■ **Stated exercise 1**
In the excerpt on the 2008 Senate races, how many seats are the Republicans defending?
■ **Stated exercise 2**
Turn the paragraph beginning "The party’s blooming prospects in the Senate" from the excerpt on the 2008 Senate races into a short bulleted list that keeps its main facts.

■ **Excerpt provided**
....

Now, The Economist is having that dream again, this time with graphic violence:
The party’s blooming prospects in the Senate matter hugely. The Senate ratifies treaties, confirms all the president’s important appointments, and tries him if he is impeached. It also allows a cabal of 41 senators to block legislation indefinitely. It is unlikely that the Democrats will reach the magic 60 votes which allow them to break Republican filibusters and force bills to a vote: but if they get close to it, they will much improve the chances for a Democratic White House to muscle through a list of planned reforms, on health care, climate change, immigration and taxes.
The likelihood of this is growing by the day. The Republicans have always faced a tough fight in 2008. They are defending 21 seats compared with the Democrats’ 12. They are also defending seats that they won in 2002 when George Bush was wildly popular – his approval ratings are half what they were then – and the Republicans were seen as America’s natural champions against the perpetrators of September 11th, 2001. But it is beginning to look as if a tough fight could turn into a massacre.
(…)
The Republicans have a few straws to clutch at. They point out that someone other than Mr Bush will be leading the party into battle in 2008. They note that the Democrats have a long history of snatching defeat from the jaws of victory. The anti-war left in particular has a genius for alienating the silent majority: witness its decision to impugn General Petraeus’s patriotism by dubbing him General Betray-us.

....

■ **Information supplied**
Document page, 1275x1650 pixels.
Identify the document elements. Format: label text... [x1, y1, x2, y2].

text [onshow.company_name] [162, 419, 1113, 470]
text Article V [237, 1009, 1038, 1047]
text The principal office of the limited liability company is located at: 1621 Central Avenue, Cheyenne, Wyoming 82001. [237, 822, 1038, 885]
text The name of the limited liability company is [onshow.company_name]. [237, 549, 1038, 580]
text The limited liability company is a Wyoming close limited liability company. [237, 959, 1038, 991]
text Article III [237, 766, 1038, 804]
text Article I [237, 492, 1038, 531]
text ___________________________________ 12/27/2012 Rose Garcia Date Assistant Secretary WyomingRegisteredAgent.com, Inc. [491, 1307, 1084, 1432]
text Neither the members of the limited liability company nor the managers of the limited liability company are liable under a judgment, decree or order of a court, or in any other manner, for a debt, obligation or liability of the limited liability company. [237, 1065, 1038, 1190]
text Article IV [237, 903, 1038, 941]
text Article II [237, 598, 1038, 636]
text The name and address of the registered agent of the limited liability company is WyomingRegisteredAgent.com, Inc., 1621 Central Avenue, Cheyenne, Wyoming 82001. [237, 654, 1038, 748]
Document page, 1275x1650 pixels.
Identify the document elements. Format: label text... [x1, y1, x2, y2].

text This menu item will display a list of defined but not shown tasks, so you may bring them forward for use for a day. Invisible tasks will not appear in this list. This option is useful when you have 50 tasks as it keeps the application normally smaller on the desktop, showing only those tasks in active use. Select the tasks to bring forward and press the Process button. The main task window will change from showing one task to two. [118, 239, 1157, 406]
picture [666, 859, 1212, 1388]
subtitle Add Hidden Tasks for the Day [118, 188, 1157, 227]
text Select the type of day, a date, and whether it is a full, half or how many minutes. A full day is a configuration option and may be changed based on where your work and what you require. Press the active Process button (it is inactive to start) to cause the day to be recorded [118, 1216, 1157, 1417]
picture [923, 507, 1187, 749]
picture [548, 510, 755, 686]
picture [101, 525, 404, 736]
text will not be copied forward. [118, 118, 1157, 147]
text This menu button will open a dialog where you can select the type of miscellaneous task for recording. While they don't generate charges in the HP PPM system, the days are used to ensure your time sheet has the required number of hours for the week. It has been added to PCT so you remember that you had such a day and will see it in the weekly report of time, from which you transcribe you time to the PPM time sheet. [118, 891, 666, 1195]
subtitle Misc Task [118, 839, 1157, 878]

....

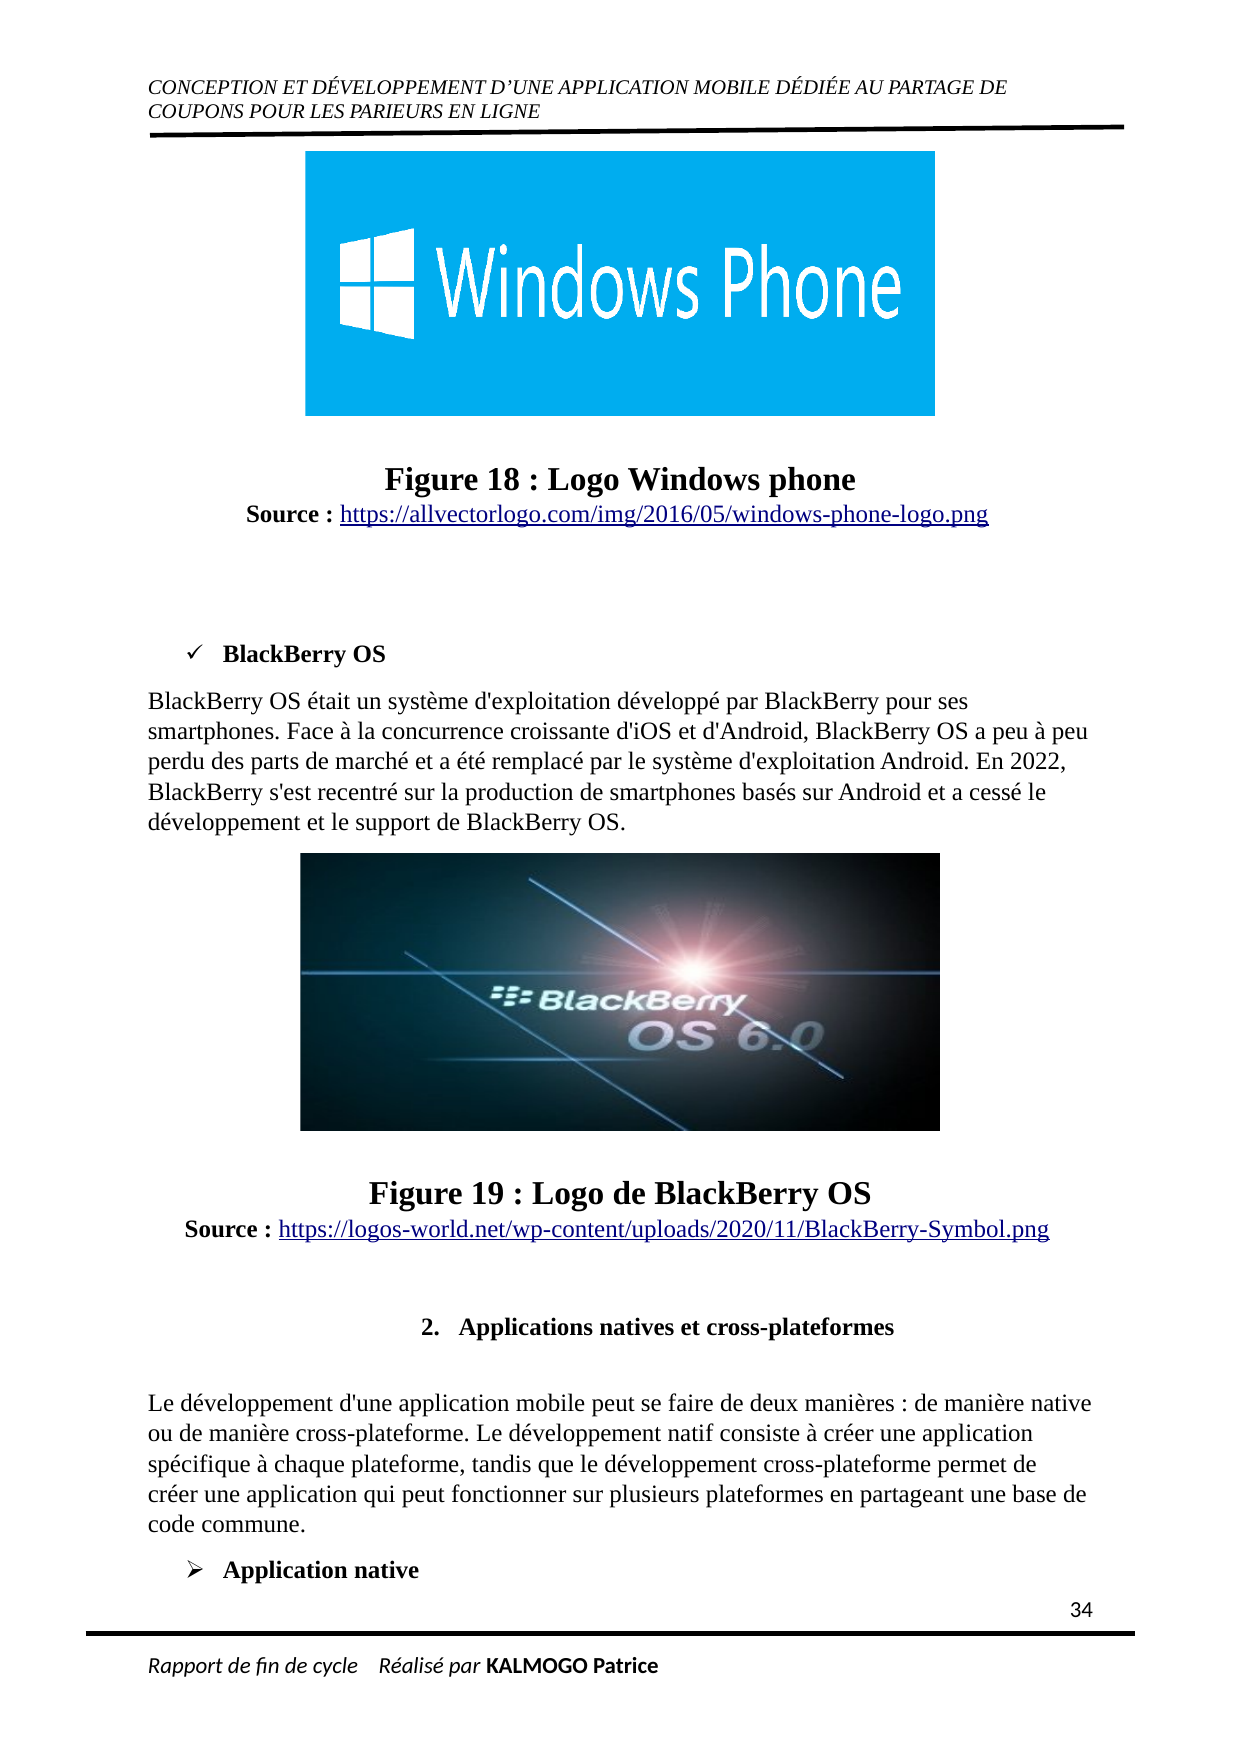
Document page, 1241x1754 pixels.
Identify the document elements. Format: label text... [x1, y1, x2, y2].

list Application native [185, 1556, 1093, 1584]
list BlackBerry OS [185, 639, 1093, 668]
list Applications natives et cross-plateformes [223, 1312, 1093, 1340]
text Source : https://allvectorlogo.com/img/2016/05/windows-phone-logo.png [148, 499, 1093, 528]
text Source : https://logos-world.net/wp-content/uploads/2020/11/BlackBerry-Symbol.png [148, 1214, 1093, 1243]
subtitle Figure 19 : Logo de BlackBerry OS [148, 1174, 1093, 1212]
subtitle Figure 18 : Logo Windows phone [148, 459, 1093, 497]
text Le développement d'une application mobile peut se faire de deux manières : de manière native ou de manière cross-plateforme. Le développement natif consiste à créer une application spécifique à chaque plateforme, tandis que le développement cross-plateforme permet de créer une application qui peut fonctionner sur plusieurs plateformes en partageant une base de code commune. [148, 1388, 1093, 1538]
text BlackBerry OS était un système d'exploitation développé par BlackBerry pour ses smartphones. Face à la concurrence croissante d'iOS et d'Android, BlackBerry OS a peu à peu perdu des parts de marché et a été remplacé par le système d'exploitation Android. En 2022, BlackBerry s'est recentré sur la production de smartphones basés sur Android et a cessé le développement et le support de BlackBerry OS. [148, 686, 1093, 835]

....

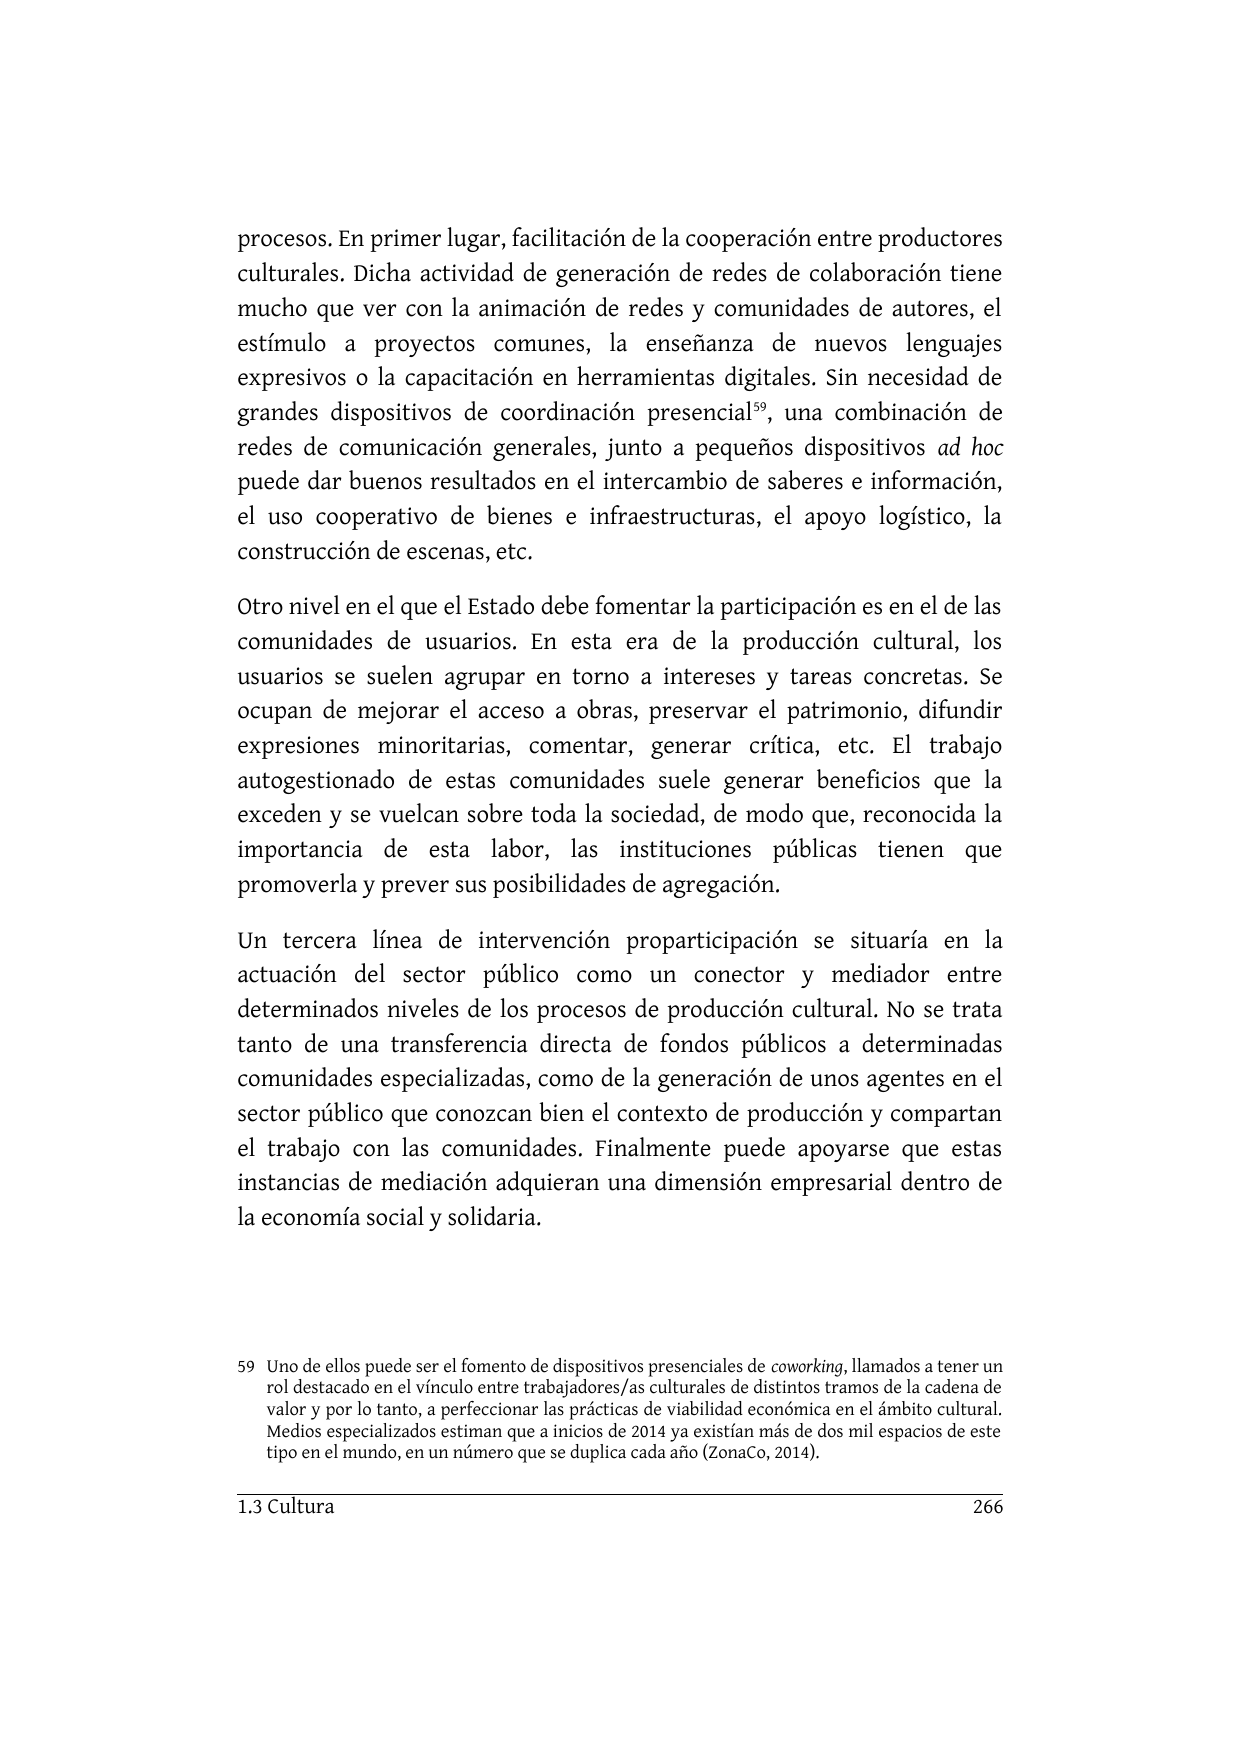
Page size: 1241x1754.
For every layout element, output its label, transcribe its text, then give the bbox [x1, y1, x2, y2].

....

■ **Task response 1**
21 seats, compared with the Democrats' 12.

■ **Task response 2**
- The party's improving Senate prospects matter greatly.
- The Senate ratifies treaties, confirms the president's important appointments, and tries him if he is impeached.
- It lets 41 senators block legislation indefinitely.
- The Democrats are unlikely to reach the 60 votes needed to break Republican filibusters and force bills to a vote.
- Coming close would still greatly improve a Democratic White House's chances of pushing through planned reforms on health care, climate change, immigration and taxes.